Home / Markets / News / Morgan Stanley sees emerging markets struggle in 2022 amid rich valuation
Morgan Stanley sees emerging markets struggle in 2022 amid rich valuation
Despite downgrading India, the global research and brokerage house remains 'structurally bullish' on Indian equities and is looking for stock-level opportunities to hold exposure
3 min read Last Updated : Nov 16 2021 | 1:05 AM IST
After downgrading Indian equities recently given their rich valuations, Morgan Stanley sees emerging markets (EMs) ‘struggling’ for returns in calendar year 2022 (CY22) amid rich valuations. Despite downgrading India, the global research and brokerage house remains ‘structurally bullish’ on Indian equities and is looking for stock-level opportunities to hold exposure. Among sectors, it has maintained an overweight stance on the consumer discretionary space.
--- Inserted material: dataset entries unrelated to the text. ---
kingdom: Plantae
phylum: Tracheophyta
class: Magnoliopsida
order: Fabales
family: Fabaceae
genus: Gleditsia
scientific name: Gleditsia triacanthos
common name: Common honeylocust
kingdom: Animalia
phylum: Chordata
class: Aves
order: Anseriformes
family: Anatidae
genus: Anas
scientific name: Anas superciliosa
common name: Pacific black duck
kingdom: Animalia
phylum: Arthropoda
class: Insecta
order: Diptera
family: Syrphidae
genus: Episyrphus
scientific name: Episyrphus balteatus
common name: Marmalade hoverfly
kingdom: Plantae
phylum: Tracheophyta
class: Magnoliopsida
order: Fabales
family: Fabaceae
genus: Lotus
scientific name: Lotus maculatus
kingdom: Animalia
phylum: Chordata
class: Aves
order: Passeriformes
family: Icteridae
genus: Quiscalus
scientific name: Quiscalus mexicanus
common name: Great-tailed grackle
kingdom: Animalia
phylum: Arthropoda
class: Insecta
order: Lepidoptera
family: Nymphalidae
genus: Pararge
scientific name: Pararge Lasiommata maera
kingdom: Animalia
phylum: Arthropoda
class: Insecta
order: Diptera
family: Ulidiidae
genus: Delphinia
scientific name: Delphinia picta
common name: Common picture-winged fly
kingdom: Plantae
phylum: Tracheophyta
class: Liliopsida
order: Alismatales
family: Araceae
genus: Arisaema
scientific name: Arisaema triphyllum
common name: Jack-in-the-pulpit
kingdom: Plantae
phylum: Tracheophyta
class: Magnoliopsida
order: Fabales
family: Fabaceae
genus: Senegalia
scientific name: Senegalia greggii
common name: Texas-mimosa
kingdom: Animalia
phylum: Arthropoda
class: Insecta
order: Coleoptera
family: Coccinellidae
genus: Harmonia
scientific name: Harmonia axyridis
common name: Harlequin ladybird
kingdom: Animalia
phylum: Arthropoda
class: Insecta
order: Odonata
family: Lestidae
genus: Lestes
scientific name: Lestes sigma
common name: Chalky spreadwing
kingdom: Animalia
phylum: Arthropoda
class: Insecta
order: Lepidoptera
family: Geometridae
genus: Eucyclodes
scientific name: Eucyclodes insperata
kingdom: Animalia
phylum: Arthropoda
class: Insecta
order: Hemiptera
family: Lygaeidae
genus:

At the broader level, however, the only exception is Japan where they see expect a double-digit return of 12 per cent (TOPIX target of 2250) in CY22. Among the other regions, Morgan Stanley maintains an overweight position on European and Japanese equities, remains neutral on EMs and underweight on US equities.
“EM valuation is cheaper in absolute and relative terms, as forward price/earnings (P/E) fell from over 16x at the peak in January to below 13x now, but remains at 68th percentile of five-year range and far from being outright cheap. We expect EM equities in aggregate to continue to struggle next year, with only 3 per cent upside to our December 2022 target,” wrote analysts at Morgan Stanley in a recent report led by Jonathan F Garner, their chief Asia and emerging market strategist.
Stock selection key
2022, Morgan Stanley said, will be all about stock selection rather than chasing broad market-wide returns. “As in 2021, the opportunity in Asia/EM arises at the individual market and sub-regional level as well as in stock selection. We remain cautious on China equities going into 2022. Valuations are not sufficiently cheap to history or overall EM to combat the further downward move in earnings estimates,” Morgan Stanley said. INDEX-WISE RETURN EXPECTATION
Among sectors, they remain underweight on semiconductors (expressed primarily through Taiwan IT) and China Internet (reflected in the Communication Services GICS sector). Utilities sector is their key underweight, as the brokerage remains cognisant of the elevated regulatory risk (and potential support mechanisms) through the decarbonisation process.
Economic growth
Given the level of vaccination, easing of restrictions and the pent-up demand will lift the overall economic growth rate in the Asian region and pegs the rate of growth at 5.4 per cent in 2022 versus consensus of 5 per cent).
As regards India, Morgan Stanley sees economic growth as measured by the country’s gross domestic product (GDP) at 7.5 per cent as compared to a consensus forecast of 6.8 per cent.
“We see this recovery extending beyond North Asian economies to the rest of the region, led by India and ASEAN,” Morgan Stanley said.
Against the backdrop of a more broad-based recovery in the region, Morgan Stanley expects Asian inflation to pick up moderately in 2022, to 2.3 per cent (vs. 1.7 per cent in 2021) and sees inflation in India average at 5 per cent in 2022. The Reserve Bank of India (RBI), it believes can hike rates in 2022 and sees the repo rate at 5.5 per cent in the fourth quarter of 2022 (Q4-2022).